XML Reduced

October 11, 2000

Leigh Dodds

Perhaps reeling from the hype associated with the XML family of standards, members of the XML-DEV list this week have been getting back to the basics to discover what's necessary for a first-time XML developer.

Don't Believe the Hype

The boom, and the possible subsequent bust, and, through it all, the hype surrounding new technologies is a fact of life in the IT industry. It provides a rich source of material for the technology media. Unsurprisingly, XML has received its share of criticism, including recent claims that it's killing the Web. Rarely tolerant of this kind of reporting, XML-DEV has reacted to some of these claims.

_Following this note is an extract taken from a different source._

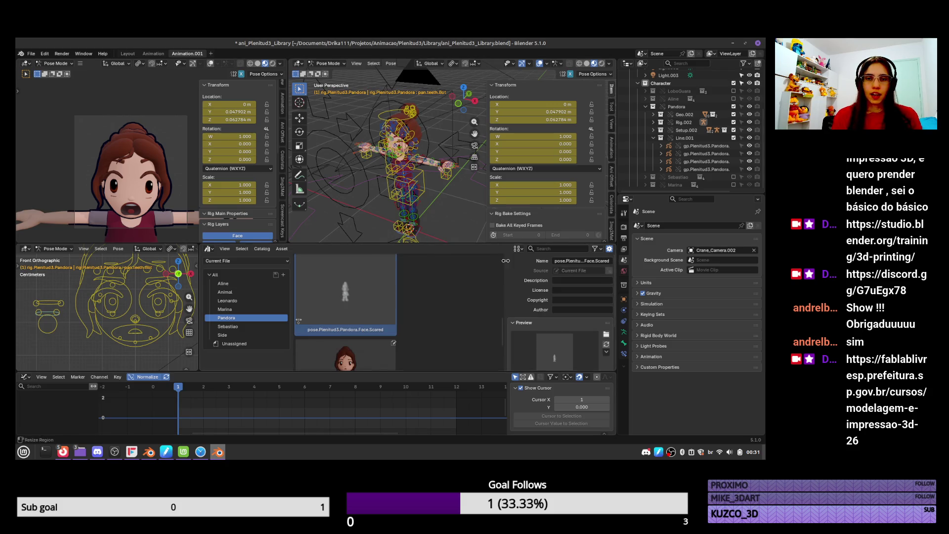
scroll(643, 84, up, 5)
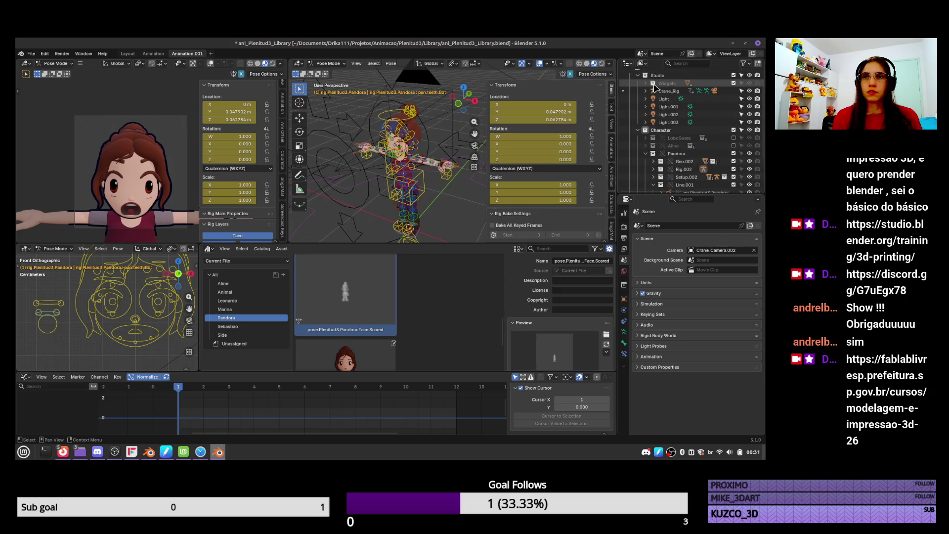
click(642, 63)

Observing that much good work has been done in the area of server-side XML, David Megginson noted that these efforts rarely make for good press. Client-side XML (that is, XML on the Web) is a more interesting topic, but it's seen little real progress. This is largely attributable to the slow addition of XML capabilities to the current generation of browsers.

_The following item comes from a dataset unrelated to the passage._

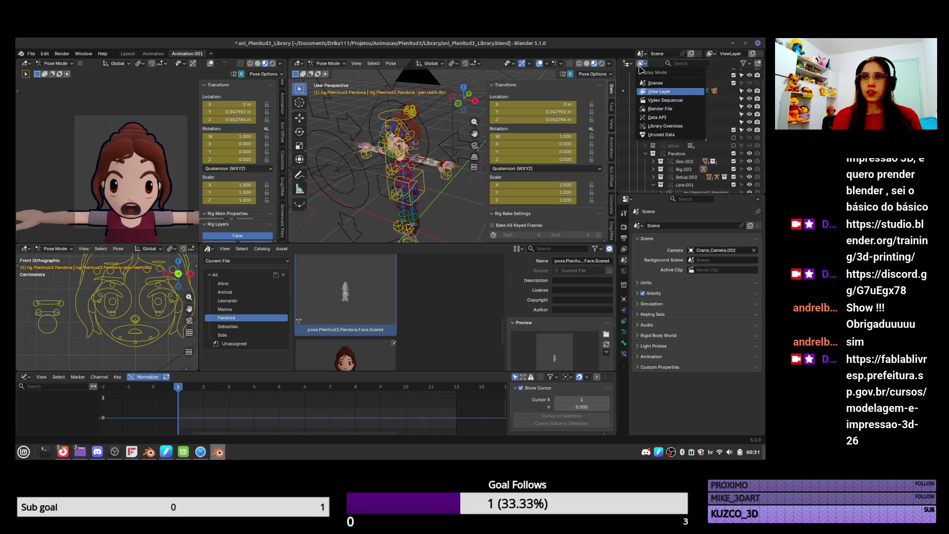
click(659, 109)
scroll(657, 98, up, 4)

Megginson commented that the community may have brought some of this criticism on itself.

When XML came out 2 and a half years ago, XML's promoters (W3C and otherwise) made a Faustian bargain -- promote XML as the next-generation of HTML (which is plainly misleading, but very interesting) rather as than a low-level layer for serializing tree structures in clear text (which is accurate, but boring as hell).

To put this another way, XML has promised to deliver a semantically richer, and less broken, Web, but we're still a long way from realizing this promise. Hype has lead many to believe that these advances might take place sooner rather than later. Yet it is important to ensure that this doesn't detract from the many real and immediate benefits of XML technologies.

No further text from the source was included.